Perché il paziente possa formulare liberamente le sue scelte, occorre infatti anzitutto che l’informazione su cui fondare le scelte sia completa, aggiornata, comprensibile da parte del paziente. Occorre anche che le dichiarazioni vengano rese per iscritto e non siano fondate su sentito dire o su discorsi fatti in sedi non appropriate e senza la necessaria preliminare informazione.

Quando si tratti di dichiarazioni emesse molto tempo prima dell’evento che porta alle decisioni, il valore delle stesse dichiarazioni diventa più problematico, non potendosi escludere che il giudizio del paziente avrebbe potuto mutare per i sopravvenuti mutamenti delle possibilità di diagnosi e di terapia causati dal progresso della medicina o per lo stesso mutamento psicologico che la malattia può comportare.

Occorre inoltre accertarsi che le dichiarazioni non siano frutto di indebite pressioni, anche solo psicologiche  (anche da parte di istituzioni sanitarie) e che non siano condizionate da esigenze di natura economica o affettiva (basso reddito, carico per la famiglia, solitudine, ecc.). In caso contrario, la vita del paziente verrebbe ad essere al centro di un pericoloso conflitto di interessi.

Infine, le dichiarazioni anticipate di volontà, se obbligano il medico a tenerne sempre conto e a motivare eventuali decisioni assunte in difformità ad esse, tuttavia non possono essere vincolanti per il medico stesso, il quale dovrà invece formulare il suo giudizio finale sempre e solo sulla base dell’appropriatezza clinica e del giudizio di proporzionalità.

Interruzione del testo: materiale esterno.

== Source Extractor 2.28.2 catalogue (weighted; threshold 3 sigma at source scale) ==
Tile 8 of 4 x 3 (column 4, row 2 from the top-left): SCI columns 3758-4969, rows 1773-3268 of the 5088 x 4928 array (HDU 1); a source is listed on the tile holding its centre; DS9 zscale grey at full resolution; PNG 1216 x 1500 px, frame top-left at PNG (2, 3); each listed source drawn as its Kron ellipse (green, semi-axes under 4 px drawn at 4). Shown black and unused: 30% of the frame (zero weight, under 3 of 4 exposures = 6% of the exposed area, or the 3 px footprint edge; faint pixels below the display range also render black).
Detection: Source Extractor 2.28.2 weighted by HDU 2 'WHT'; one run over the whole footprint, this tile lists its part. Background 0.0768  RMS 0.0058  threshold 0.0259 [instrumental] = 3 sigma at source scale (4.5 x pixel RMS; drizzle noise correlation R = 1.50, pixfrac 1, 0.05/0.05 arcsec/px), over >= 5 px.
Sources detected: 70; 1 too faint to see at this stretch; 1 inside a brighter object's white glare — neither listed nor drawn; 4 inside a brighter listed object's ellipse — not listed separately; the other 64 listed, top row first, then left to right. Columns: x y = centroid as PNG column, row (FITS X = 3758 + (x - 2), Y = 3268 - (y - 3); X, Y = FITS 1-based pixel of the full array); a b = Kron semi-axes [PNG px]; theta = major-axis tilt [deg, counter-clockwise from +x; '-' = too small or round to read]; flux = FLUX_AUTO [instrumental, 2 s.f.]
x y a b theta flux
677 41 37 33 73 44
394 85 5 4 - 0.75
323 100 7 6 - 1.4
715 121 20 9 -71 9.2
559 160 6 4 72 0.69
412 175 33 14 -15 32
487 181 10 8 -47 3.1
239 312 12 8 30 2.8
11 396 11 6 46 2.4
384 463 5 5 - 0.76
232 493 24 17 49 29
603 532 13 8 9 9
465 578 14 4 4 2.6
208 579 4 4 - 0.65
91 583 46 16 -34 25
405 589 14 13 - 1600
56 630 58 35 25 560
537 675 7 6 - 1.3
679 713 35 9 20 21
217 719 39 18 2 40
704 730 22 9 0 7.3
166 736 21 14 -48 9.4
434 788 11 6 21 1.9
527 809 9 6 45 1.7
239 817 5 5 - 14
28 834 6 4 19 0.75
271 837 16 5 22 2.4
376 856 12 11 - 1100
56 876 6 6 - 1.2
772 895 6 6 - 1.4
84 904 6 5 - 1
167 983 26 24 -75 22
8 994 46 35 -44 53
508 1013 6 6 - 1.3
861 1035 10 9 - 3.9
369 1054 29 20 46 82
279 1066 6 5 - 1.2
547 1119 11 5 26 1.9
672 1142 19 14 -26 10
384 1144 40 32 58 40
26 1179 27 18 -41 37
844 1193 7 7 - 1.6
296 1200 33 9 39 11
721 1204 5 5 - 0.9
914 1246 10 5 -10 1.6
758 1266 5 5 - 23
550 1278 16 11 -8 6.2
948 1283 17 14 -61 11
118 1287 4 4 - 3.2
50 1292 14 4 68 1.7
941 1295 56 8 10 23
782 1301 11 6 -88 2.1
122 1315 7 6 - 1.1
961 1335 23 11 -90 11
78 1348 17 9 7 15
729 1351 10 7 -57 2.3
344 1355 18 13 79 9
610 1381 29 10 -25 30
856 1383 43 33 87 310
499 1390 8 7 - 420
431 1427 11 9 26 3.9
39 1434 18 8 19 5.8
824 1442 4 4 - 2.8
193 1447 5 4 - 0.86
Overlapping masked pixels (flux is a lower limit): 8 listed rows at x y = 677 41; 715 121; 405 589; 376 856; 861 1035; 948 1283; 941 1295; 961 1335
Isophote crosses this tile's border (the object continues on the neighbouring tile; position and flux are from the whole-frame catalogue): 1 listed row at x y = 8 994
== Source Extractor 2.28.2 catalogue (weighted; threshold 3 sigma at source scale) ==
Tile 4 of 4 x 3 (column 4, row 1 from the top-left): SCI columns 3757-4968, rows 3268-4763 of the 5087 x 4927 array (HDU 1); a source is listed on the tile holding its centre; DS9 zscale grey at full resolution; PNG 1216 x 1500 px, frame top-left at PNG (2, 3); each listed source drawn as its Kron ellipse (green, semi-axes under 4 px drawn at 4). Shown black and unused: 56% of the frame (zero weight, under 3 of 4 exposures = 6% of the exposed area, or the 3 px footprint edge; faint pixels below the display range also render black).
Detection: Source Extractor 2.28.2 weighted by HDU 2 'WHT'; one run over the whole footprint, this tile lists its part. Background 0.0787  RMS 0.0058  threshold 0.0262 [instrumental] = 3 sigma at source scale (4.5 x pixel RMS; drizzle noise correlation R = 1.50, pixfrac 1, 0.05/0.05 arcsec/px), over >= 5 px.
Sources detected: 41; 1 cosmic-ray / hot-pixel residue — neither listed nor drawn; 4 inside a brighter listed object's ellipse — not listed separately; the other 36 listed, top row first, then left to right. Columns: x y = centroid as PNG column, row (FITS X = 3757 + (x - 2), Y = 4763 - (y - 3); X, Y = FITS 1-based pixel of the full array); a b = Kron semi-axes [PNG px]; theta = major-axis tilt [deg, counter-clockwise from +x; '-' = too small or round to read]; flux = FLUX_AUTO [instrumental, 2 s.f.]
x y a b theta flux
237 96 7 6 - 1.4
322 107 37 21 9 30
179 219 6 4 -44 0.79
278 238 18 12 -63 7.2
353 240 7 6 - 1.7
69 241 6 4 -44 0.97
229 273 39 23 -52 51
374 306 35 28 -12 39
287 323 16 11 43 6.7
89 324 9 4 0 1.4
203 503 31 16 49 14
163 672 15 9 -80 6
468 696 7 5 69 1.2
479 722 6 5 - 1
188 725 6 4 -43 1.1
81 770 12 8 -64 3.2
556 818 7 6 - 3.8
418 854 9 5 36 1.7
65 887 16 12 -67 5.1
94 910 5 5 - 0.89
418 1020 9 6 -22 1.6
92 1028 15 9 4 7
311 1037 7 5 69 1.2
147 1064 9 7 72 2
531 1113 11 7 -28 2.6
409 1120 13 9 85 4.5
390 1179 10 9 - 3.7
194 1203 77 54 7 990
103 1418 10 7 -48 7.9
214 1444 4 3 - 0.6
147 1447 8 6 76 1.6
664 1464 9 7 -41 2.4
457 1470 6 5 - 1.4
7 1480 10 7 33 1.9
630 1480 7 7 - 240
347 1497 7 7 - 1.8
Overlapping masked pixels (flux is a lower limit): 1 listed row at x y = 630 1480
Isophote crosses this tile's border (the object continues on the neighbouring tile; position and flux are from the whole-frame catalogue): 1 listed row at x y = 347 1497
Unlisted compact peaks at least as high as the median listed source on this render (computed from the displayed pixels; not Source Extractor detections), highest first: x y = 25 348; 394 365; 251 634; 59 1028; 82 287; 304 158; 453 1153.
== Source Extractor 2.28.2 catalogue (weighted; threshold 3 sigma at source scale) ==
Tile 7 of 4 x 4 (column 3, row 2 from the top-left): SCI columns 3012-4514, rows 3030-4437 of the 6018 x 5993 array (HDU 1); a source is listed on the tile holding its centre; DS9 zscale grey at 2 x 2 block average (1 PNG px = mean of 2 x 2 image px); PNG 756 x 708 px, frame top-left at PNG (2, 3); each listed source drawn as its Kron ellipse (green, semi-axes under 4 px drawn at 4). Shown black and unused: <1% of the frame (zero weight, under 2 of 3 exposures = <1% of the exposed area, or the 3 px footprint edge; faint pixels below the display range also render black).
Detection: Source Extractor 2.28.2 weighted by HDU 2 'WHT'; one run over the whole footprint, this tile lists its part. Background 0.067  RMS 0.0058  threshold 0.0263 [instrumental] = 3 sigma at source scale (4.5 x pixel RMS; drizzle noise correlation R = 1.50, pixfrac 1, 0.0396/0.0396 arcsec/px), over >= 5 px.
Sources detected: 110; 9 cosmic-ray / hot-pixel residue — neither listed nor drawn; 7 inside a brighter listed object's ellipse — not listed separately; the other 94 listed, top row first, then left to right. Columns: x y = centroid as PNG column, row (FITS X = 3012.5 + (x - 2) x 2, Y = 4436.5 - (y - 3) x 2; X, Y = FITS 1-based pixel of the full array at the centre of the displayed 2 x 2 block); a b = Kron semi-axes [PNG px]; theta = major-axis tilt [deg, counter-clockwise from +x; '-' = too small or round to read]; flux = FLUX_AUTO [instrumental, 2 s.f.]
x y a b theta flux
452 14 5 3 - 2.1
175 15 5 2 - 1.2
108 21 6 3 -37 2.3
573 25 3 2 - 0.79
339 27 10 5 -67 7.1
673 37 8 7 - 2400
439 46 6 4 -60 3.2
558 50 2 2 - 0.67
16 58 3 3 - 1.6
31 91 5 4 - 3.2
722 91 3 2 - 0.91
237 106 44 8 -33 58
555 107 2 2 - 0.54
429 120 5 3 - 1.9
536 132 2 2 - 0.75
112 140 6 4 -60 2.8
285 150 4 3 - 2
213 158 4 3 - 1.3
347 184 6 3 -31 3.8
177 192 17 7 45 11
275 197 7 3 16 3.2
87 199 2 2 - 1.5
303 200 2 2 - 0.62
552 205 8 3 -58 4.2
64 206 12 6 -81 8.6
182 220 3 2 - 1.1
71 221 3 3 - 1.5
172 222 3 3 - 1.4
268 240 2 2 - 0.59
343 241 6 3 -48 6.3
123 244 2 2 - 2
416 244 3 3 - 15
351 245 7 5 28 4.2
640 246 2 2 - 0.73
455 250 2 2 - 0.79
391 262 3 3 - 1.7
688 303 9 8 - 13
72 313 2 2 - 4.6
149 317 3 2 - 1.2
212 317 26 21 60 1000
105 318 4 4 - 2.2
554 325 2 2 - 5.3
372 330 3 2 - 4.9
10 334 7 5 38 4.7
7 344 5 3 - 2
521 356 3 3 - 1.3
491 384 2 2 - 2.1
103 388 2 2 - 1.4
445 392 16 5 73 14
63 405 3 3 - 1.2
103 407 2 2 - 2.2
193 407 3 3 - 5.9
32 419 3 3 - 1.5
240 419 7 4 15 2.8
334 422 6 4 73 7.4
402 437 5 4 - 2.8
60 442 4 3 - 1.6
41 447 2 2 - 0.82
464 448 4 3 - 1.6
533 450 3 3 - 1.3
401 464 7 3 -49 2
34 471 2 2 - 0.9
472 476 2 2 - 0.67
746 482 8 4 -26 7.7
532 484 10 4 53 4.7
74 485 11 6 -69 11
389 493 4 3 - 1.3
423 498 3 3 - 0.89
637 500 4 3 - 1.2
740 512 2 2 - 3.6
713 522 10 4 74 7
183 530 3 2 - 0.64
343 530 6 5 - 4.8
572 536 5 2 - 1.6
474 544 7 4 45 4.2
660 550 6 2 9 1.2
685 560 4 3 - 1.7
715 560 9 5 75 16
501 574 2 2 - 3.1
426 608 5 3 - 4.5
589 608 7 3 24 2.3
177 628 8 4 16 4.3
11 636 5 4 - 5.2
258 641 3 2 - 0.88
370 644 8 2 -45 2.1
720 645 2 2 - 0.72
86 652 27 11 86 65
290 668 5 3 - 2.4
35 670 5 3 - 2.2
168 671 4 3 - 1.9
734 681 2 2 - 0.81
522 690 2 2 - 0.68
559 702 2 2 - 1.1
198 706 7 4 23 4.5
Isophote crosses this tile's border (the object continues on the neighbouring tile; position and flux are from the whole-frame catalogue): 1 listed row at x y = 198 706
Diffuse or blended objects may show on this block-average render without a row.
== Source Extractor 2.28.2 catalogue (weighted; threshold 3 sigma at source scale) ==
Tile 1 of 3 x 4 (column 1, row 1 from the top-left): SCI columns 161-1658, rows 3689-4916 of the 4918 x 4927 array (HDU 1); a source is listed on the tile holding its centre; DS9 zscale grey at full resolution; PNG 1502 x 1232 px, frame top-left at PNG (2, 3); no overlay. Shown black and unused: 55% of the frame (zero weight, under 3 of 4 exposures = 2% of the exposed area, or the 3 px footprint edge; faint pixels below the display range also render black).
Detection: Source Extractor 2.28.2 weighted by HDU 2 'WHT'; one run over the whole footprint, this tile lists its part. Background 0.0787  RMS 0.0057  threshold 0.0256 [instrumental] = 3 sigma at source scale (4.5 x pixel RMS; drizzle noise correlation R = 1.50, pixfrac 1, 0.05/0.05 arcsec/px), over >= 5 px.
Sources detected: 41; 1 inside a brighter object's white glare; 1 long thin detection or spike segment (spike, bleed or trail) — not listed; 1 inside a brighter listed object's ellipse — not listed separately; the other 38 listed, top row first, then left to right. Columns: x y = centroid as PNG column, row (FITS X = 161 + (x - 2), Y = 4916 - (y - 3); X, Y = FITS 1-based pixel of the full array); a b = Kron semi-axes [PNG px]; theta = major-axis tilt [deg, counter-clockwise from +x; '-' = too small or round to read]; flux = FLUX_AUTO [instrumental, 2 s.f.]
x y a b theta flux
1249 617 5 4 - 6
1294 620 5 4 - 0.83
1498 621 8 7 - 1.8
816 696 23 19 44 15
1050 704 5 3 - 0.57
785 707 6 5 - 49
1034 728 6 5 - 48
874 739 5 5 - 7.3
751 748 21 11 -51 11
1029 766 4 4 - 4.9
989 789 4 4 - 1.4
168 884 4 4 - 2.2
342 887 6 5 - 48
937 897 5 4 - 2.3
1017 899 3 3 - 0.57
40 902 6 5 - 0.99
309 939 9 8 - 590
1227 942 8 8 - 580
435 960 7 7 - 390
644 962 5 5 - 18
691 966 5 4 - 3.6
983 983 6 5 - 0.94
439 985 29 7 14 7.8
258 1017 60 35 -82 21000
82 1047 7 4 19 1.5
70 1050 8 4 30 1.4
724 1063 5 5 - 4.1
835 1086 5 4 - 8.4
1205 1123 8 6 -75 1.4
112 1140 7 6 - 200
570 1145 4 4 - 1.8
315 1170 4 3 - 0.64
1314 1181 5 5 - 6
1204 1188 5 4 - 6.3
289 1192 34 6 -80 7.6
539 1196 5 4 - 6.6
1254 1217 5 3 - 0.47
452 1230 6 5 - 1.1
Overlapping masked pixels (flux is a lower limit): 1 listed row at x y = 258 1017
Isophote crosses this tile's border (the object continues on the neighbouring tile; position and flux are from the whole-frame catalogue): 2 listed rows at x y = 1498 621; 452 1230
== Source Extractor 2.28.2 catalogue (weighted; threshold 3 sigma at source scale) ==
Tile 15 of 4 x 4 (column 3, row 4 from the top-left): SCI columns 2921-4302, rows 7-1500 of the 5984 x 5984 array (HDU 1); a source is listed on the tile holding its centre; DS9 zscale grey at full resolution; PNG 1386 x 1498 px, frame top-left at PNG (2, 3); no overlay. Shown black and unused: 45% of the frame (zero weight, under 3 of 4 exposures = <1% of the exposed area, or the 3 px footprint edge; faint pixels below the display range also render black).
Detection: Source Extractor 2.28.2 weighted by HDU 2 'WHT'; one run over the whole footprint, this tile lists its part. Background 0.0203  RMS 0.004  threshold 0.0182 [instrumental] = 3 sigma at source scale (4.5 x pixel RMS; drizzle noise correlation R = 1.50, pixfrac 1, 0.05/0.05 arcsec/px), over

La vincolarietà delle dichiarazioni per il medico e per l’infermiere avrebbe l’inevitabile conseguenza di rendere necessaria una obiezione di coscienza  nel caso di valutazioni difformi e potrebbe portare a discriminazioni pesanti del personale sanitario, più forti di quelle che hanno accompagnato la legislazione sull’aborto, non foss’altro che a causa di possibili conflitti tra le scelte del medico e l’interesse delle istituzioni sanitarie al contenimento delle spese.

Il legislatore pertanto dovrebbe saggiamente evitare la tentazione di risolvere per legge una materia troppo complessa, lasciando che la decisione possa maturare all’interno del rapporto del medico con il paziente e la sua famiglia.

Una corretta e approfondita valutazione clinica dovrà fondersi con un giudizio morale rispettoso del valore della vita e attento a far sì che le esigenze di appropriatezza, efficacia,  proporzionalità e non eccessiva onerosità delle cure siano rispettate. Solo in tal modo sarà possibile decidere in scienza e coscienza nei singoli casi, per loro natura irriducibili a semplificazioni e schemi di comportamento.

Senza un tale approccio vi è solo il rischio che il testamento biologico possa ridursi a cavallo di Troia per la pratica di una eutanasia mascherata, al fine di superare le resistenze del corpo sociale alla diretta uccisione dei pazienti. Ciò soprattutto se venisse accettata la richiesta di includere tra le materie possibile oggetto di dichiarazioni anticipate anche la sospensione della idratazione e della nutrizione, con la scusa che si tratterebbe di trattamenti medici e non, come sempre stato di assistenza infermieristica di base.

In tal caso la vita umana diventerebbe di fatto un bene disponibile, e non più un valore sociale, a insindacabile giudizio del futuro paziente o, peggio, di chiunque possa avere autorità per interpretare la sua volontà.